Dari sidang putusan di Pengadilan Militer tersebut, putusan Majelis Hakim berlawanan dengan hukum yang berlaku. Dalam sidang putusan 2 Juli 2021 lalu, yang dipimpin Ketua Majelis Hakim Kolonel Chk Suwignyo Heri Prasetyo, Mayor Cba M Idris hanya diputus tujuh bulan percobaan karena putusan diambil berdasarkan KUHP Umum.

“Dalam persidangan tersebut, Majelis Hakim menjatuhkan hukuman penjara selama empat bulan, dengan hukuman masa percobaan tujuh bulan dan membayar biaya perkara sebesar Rp25 ribu. Terdakwa tidak perlu melaksanakan hukuman penjara. Ini tidak sesuai dengan hukum yang berlaku (leks spesialis) karena menggunakan KUHP Umum. Putusan yang dijatuhkan hanya berdasarkan pada pelanggaran pasal 351 ayat (1) jo pasal 352 ayat (1). Seharusnya menggunakan KUHPM pasal 131 dimana jika terbukti melakukannya saat dinas di militer, dengan ancaman penjara maksimal 4 tahun,” paparnya.

Untuk itulah, bersama Oditur dirinya akan mengajukan banding. Dan persidangan akan digelar di Pengadilan Militer Utama di Jakarta.
Mitha menjelaskan, putusan Majelis Hakim menunjukan seseorang dengan jabatan yang dimiliki mendapat hukuman yang ringan atas apa yang sudah dilakukan terhadap anak buahnya. Jelas ini makin mempertegas stigma masyarakat bahwa hukum tumpul di atas lancip di bawah.

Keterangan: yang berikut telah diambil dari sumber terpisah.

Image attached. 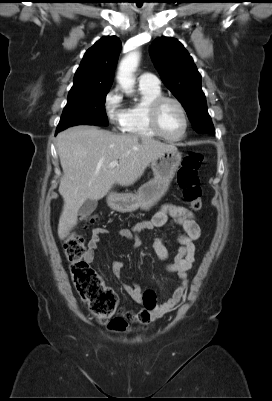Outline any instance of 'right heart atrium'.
Here are the masks:
<instances>
[{"label":"right heart atrium","mask_w":272,"mask_h":401,"mask_svg":"<svg viewBox=\"0 0 272 401\" xmlns=\"http://www.w3.org/2000/svg\"><path fill=\"white\" fill-rule=\"evenodd\" d=\"M104 111L109 122L116 128H121L125 119L126 109L119 88L108 91L103 102Z\"/></svg>","instance_id":"1"}]
</instances>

“Yang benar adalah hukum itu berlaku sama bagi siapa saja tanpa memandang apakah dia seorang pejabat atau masyarakat biasa. Kasus yang saya tangani di PM ini bertentangan dengan hukum yang berlaku,” tukasnya.

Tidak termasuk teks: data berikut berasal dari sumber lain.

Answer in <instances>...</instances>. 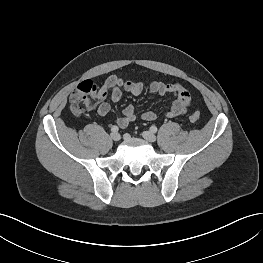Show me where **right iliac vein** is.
<instances>
[{"instance_id":"1","label":"right iliac vein","mask_w":263,"mask_h":263,"mask_svg":"<svg viewBox=\"0 0 263 263\" xmlns=\"http://www.w3.org/2000/svg\"><path fill=\"white\" fill-rule=\"evenodd\" d=\"M110 137H111V139L114 140V141H119L120 138H121L120 134L117 133V132L111 133V134H110Z\"/></svg>"}]
</instances>
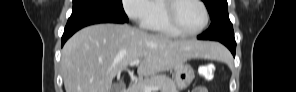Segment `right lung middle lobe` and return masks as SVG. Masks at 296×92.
Masks as SVG:
<instances>
[{
	"label": "right lung middle lobe",
	"mask_w": 296,
	"mask_h": 92,
	"mask_svg": "<svg viewBox=\"0 0 296 92\" xmlns=\"http://www.w3.org/2000/svg\"><path fill=\"white\" fill-rule=\"evenodd\" d=\"M89 12L101 13L128 21L122 0H73L72 15Z\"/></svg>",
	"instance_id": "1"
}]
</instances>
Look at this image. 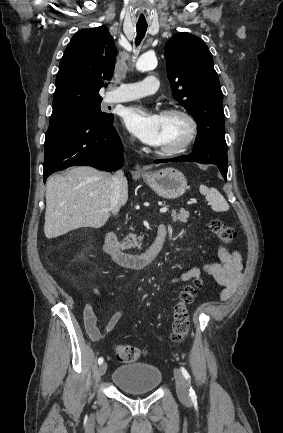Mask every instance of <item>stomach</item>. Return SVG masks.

Itu sebabnya, bersama Oditur dirinya akan mengajukan banding ke Pengadilan Militer Jakarta. Dengan harapan, kliennya mendapatkan keadilan hukum atas apa yang terjadi pada klien.

Memilih profesi Penasihat Hukum, kata Mitha, terinspirasi dari Profesor Dr Mahfud MD ahli hukum tata negara. Profesor Mahfud mampu menjalankan profesinya dengan luar biasa. Sementara Mitha ingin melakukan hal yang benar namun di jalur hukum pidana.

Mitha mengakui tidak mudah menjadi Penasihat Hukum. Apalagi dirinya sosok perempuan yang tidak mudah menekuni profesi yang mayoritas disandang kaum pria.

“Perempuan biasanya mudah tersentuh perasaannya. Namun jika menjadi Penasihat Hukum harus tatag, harus berani mengambil keputusan dan butuh kekuatan mental. Karena ini menyangkut penegakan hukum yang adil bagi siapa saja,” uja lulusan S1 Fakultas Hukum Universitas Yos Sudarso Surabaya tahun 2014 kemudian melanjutkan S2 Magister Hukum.

Profesi yang dijalani ini juga menunjukkan bahwa perempuan bisa menjadi Penasihat Hukum yang hebat dan bisa diandalkan oleh masyarakat yang membutuhkan bantuan hukum.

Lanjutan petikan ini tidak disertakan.